In 1996, Amundson was the first recipient of the International Symposia on Chemical Reaction Engineering (ISCRE) award for excellence, an award that is also named for him. The chemical engineering building at his alma mater University of Minnesota is named in his honor. He received numerous professional awards from the American Institute of Chemical Engineers (AIChE), American Chemical Society (ACS), International Symposium on Chemical Reaction Engineering (ISCRE), and American Society for Engineering Education (ASEE).

He received honorary doctorates from the Universities of Minnesota, Notre Dame, Pennsylvania, Guadalajara, and Northwestern University. He received the highest faculty honors given by the Universities of Minnesota and Houston.

== Key publications ==
Neal Amundson has authored numerous journal articles describing significant advances in chemical reaction engineering and chemical engineering which includes but is not limited to:

- A. Acrivos, Neal Amundson, "Applications of matrix mathematics to chemical engineering problems", Industrial & Engineering Chemistry 47, 1533 (1955).
- L. Lapidus, Neal Amundson, "Mathematics of adsorption in beds - VI: The effect of longitudinal diffusion in ion exchange and chromatographic columns", Journal of Physical Chemistry 56, 984 (1952).
- L. Lapidus, Neal Amundson, "Chemical reactor stability and sensitivity", AIChE Journal 1, 513 (1955).
- O. Bilous, Neal Amundson, "Chemical reactor stability and sensitivity - II: Effect of parameters on sensitivity of empty tubular reactors", AIChE Journal 2, 117-126 (1956).
- R. Aris, Neal Amundson, "An analysis of chemical reactor stability and control - I: The possibility of local control, with perfect or imperfect control mechanisms", Chemical Engineering Science 7, 121 (1958).
- K.Valentas, O. Bilous, Neal Amundson, "Analysis of breakage in dispersed phase systems", Industrial and Engineering Chemistry Fundamentals 5, 271 (1966).
- Dan Luss, Neal Amundson, "Uniqueness of the steady state solutions for chemical reaction occurring in a catalyst particle or in a tubular reactor with axial diffusion", Chemical Engineering Science 22, 253-266 (1967).
- F.R. Newbold, Neal R. Amundson, "A model for evaporation of a multicomponent droplet", AIChE Journal 19, 22-30 (1973).
- Hugo S. Caram, Neal R. Amundson, "Diffusion and reaction in a stagnant boundary layer about a carbon particle", Industrial and Engineering Chemistry Fundamentals 16, 171-181 (1977).

● **AIM OF THE EXERCISE**
In the excerpt about Neal Amundson, which universities gave him honorary doctorates?

● **DATASET EXTRACT**
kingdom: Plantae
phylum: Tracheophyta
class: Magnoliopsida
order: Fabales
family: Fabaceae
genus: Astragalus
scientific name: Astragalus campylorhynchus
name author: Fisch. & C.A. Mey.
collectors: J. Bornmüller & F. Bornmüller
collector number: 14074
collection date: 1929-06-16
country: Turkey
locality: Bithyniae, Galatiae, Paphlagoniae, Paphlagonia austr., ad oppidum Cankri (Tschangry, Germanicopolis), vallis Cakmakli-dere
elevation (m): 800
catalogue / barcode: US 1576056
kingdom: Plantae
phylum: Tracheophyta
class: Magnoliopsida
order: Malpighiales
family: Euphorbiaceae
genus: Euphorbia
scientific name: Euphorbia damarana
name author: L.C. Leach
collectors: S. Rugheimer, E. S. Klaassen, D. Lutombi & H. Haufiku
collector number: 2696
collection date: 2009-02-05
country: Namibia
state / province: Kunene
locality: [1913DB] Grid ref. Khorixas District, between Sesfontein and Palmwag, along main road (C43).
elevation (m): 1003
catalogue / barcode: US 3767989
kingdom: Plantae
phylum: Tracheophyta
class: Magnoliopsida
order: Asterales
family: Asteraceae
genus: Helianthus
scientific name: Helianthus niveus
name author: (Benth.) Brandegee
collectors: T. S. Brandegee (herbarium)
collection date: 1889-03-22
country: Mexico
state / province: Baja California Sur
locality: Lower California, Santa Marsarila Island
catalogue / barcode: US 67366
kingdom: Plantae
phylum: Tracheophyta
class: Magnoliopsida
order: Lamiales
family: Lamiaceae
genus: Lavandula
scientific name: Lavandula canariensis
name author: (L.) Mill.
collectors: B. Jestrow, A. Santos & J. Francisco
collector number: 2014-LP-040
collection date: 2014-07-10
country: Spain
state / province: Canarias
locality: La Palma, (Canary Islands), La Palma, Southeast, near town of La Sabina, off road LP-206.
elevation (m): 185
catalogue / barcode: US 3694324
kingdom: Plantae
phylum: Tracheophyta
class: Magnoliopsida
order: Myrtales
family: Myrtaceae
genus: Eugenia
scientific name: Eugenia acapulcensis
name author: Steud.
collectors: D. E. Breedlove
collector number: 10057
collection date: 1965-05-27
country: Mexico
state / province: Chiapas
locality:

● **TASK SOLUTION**
The Universities of Minnesota, Notre Dame, Pennsylvania, Guadalajara, and Northwestern University.